Tak hanya itu saja, Bambang juga membantah tuduhan perusahaannya sebagai penyebab air keruh. Menurutnya, penyebab utama air menjadi keruh pada beberapa bulan yang lalu adalah tingginya curah hujan yang melanda Pulau Wawonii.
"Keruhnya air di Pulau Wawonii pada saat musim hujan tiba ini menjadi permasalahan menahun di sana. Oleh karena itu, kami sebagai perusahaan yang juga telah menjadi bagian dari Pulau Wawonii turut hadir memberikan solusi untuk menyelesaikan masalah tersebut,” ucap Bambang.
“Melalui distribusi air bersih ke warga desa yg terdampak, pembersihan bak penampung air warga, menurunkan tim untuk mencari sumber mata air baru sebagai alternatif, dan bersama warga membuat sumur bor dan cincin sebagai alternatif sumber air bersih yang bisa dikonsumsi warga,” imbuhnya.
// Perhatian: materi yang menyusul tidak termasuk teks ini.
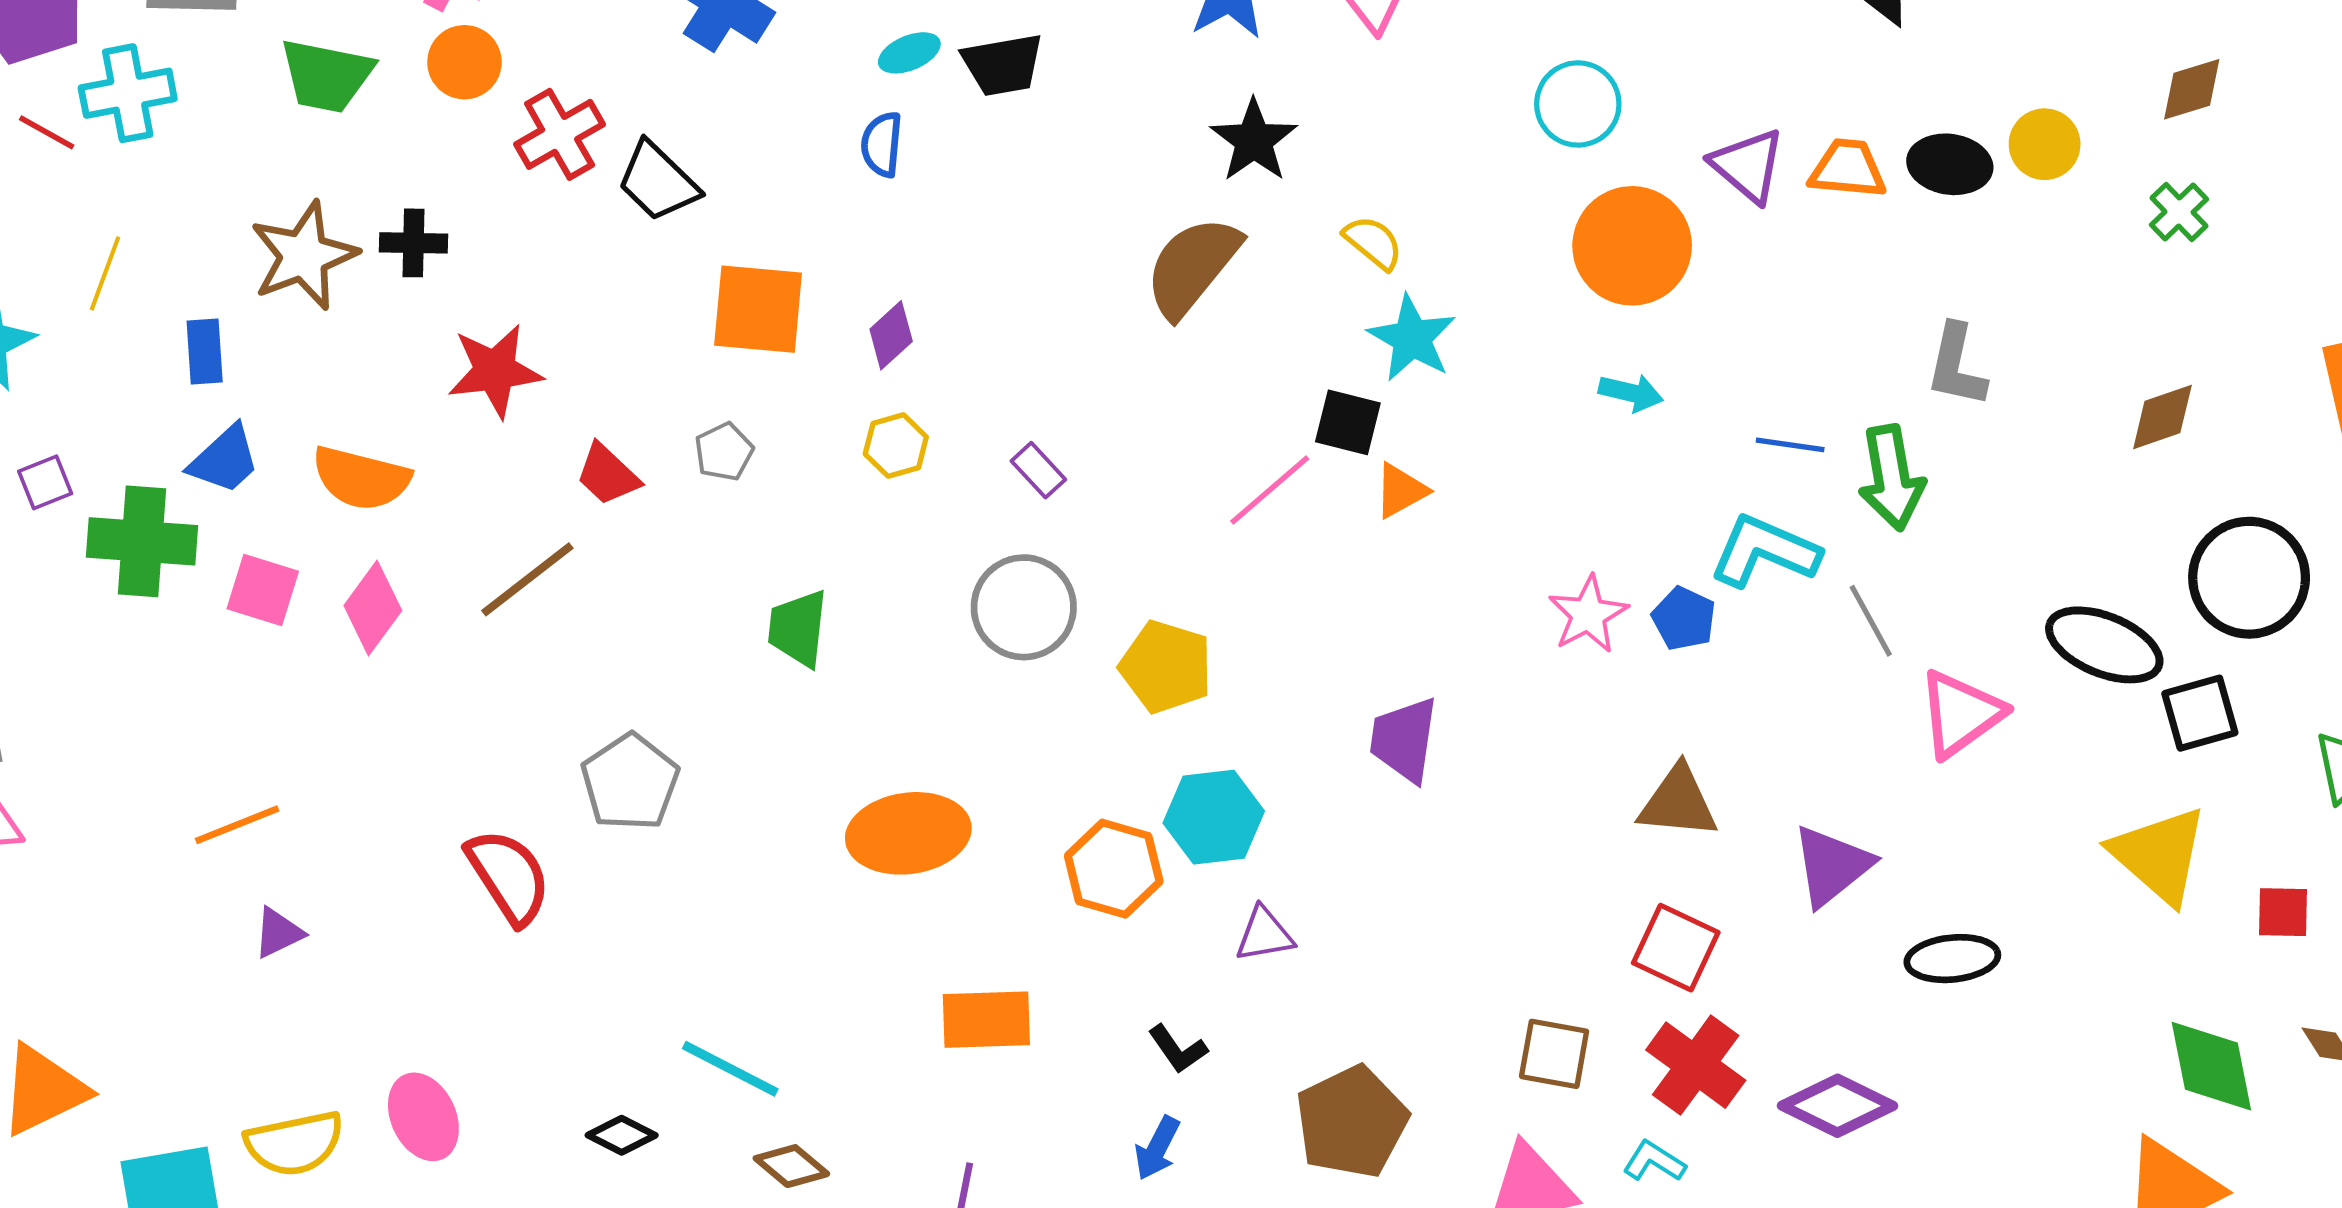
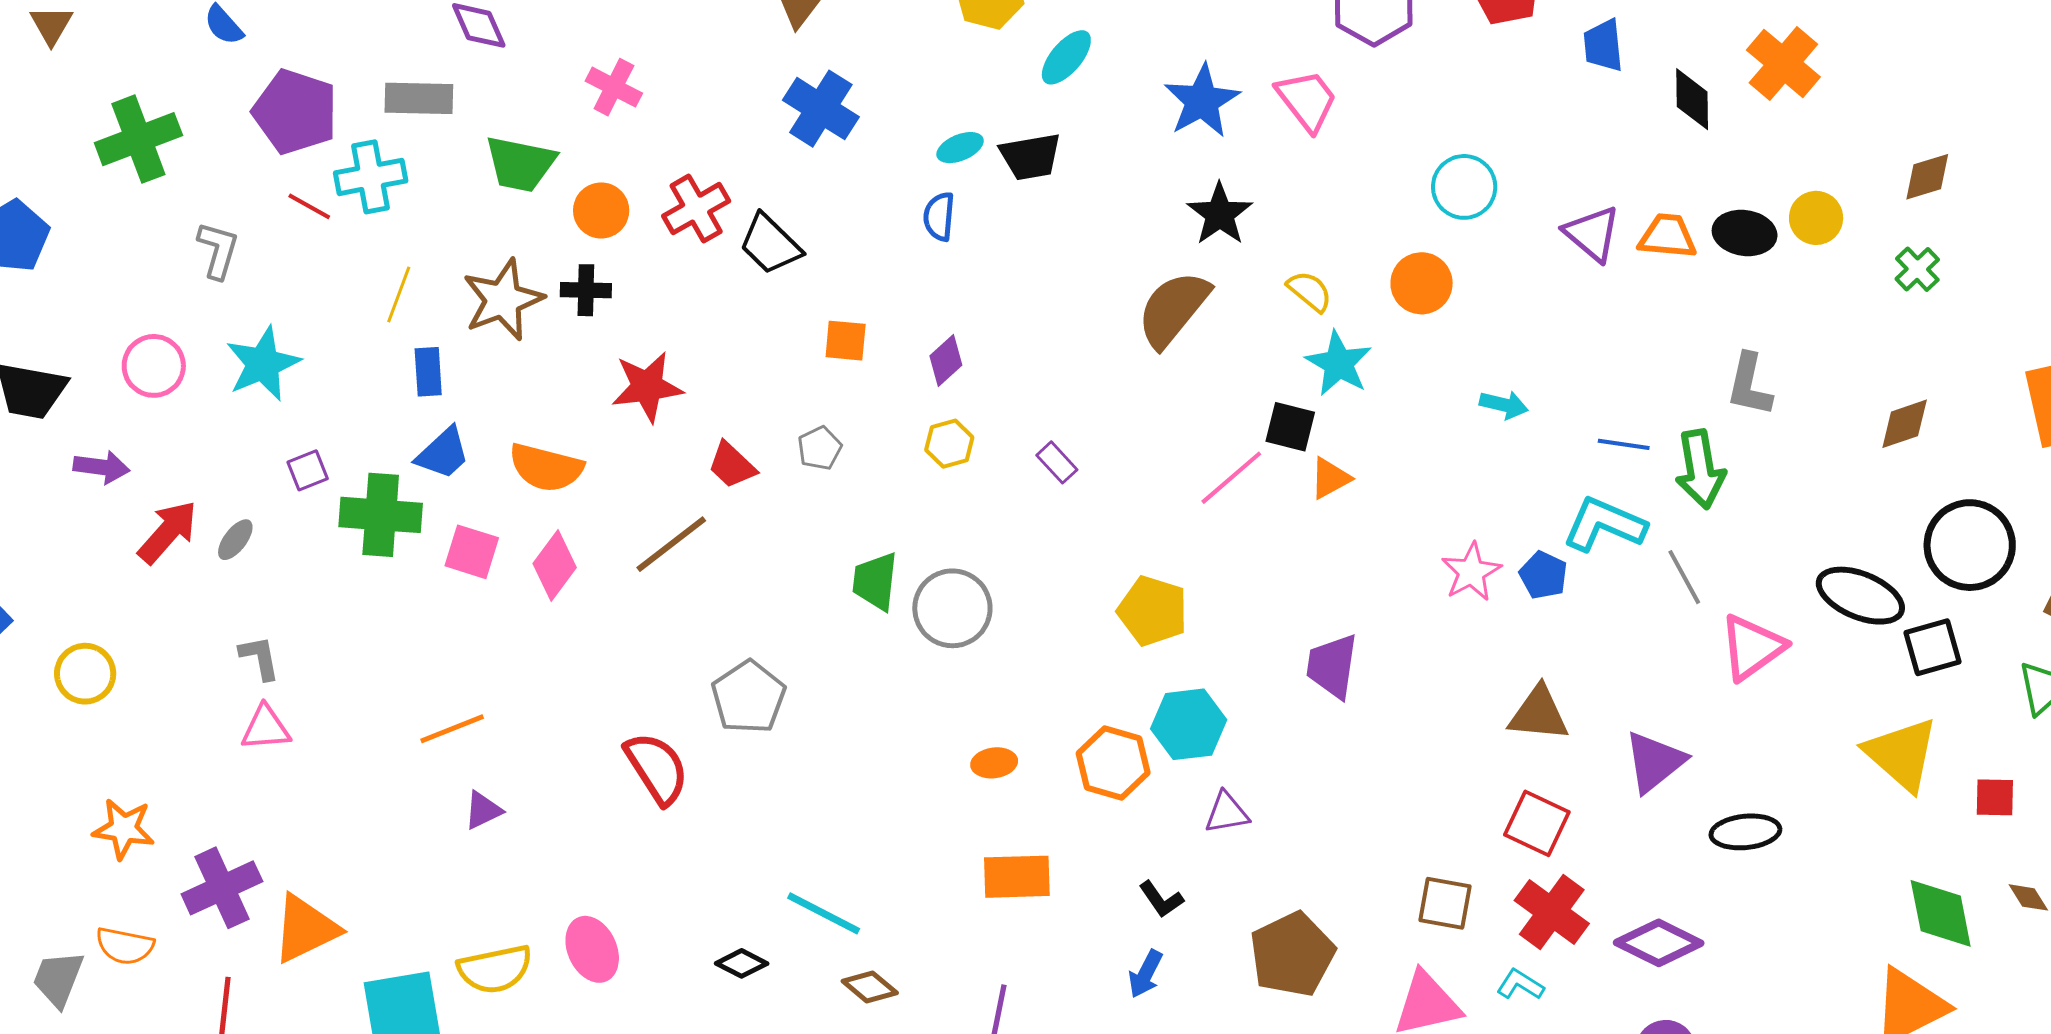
orange circle: (464, 62) -> (601, 210), moved
orange circle: (1632, 246) -> (1422, 283), moved, size x0.7
yellow line: (105, 273) -> (399, 294), moved
orange square: (758, 309) -> (846, 341), size x0.6
gray circle: (1024, 607) -> (952, 608), moved
orange ellipse: (908, 833) -> (994, 763), moved, size x0.5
Soal permohonan uji materiil (judicial review) ke MK, Manager Strategic Communication PT GKP, Alexander Lieman mengatakan, latar belakang pengajuan permohonan ini didasari atas kebutuhan kepastian hukum bagi investasi di Pulau Wawonii. Menurut Alexander, ada multitafsir atas Pasal 35 huruf K Undang-Undang Nomor 27 Tahun 2007 tentang Pemanfaatan Wilayah Pesisir dan Pulau-Pulau Kecil (PWP3K).
“Sebagaimana komitmen kami sebagai sebuah perusahaan, tentu kami ingin berkontribusi sebanyak dan selama mungkin bagi masyarakat setempat di area kami beroperasi dan tentu secara nasional. Hal ini membutuhkan satu kepastian hukum sebagai acuan bersama dalam beraktivitas,” ujar Alexande, dikutip dari Liputan 6.
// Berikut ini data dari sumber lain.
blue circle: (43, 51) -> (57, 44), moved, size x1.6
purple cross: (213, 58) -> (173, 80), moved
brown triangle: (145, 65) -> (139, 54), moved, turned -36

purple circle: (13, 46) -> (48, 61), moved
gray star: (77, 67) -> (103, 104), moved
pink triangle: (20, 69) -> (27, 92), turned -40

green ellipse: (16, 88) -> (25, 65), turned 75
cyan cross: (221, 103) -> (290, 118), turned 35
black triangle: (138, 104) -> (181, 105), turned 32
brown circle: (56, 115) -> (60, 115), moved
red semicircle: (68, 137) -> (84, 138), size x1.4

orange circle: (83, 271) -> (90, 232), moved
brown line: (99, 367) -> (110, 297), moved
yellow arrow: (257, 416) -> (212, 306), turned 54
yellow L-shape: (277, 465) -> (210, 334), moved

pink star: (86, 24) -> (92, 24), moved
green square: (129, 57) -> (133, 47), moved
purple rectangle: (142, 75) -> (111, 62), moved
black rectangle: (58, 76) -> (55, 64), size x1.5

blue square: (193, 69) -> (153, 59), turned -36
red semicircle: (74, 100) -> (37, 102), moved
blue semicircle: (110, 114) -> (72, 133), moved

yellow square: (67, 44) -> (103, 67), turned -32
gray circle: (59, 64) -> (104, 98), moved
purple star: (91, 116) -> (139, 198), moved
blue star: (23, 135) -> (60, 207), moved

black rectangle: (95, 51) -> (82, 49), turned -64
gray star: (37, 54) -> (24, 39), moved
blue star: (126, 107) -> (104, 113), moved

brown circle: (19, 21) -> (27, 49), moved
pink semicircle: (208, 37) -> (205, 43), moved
PT GKP, lanjut Alexander, sebagaimana perusahan-perusahaan lainnya yang selama ini melakukan kegiatan pertambangan di pulau-pulau kecil, telah memiliki aspek legalitas sesuai dengan peraturan perundang-undangan yang berlaku dan dilindungi secara hukum.
Hingga kemudian, kepastian hukum ini dipermasalahkan dan menyebabkan munculnya hambatan besar dalam kelangsungan operasional perusahaan, serta investasi PT GKP di Kabupaten Konawe Kepulauan. Permasalahan inilah yang menurut perusahaan itu dirasa penting untuk segera diberikan kejelasan agar tidak menimbulkan pasal-pasal multitafsir, yang berujung menimbulkan kegaduhan di masyarakat.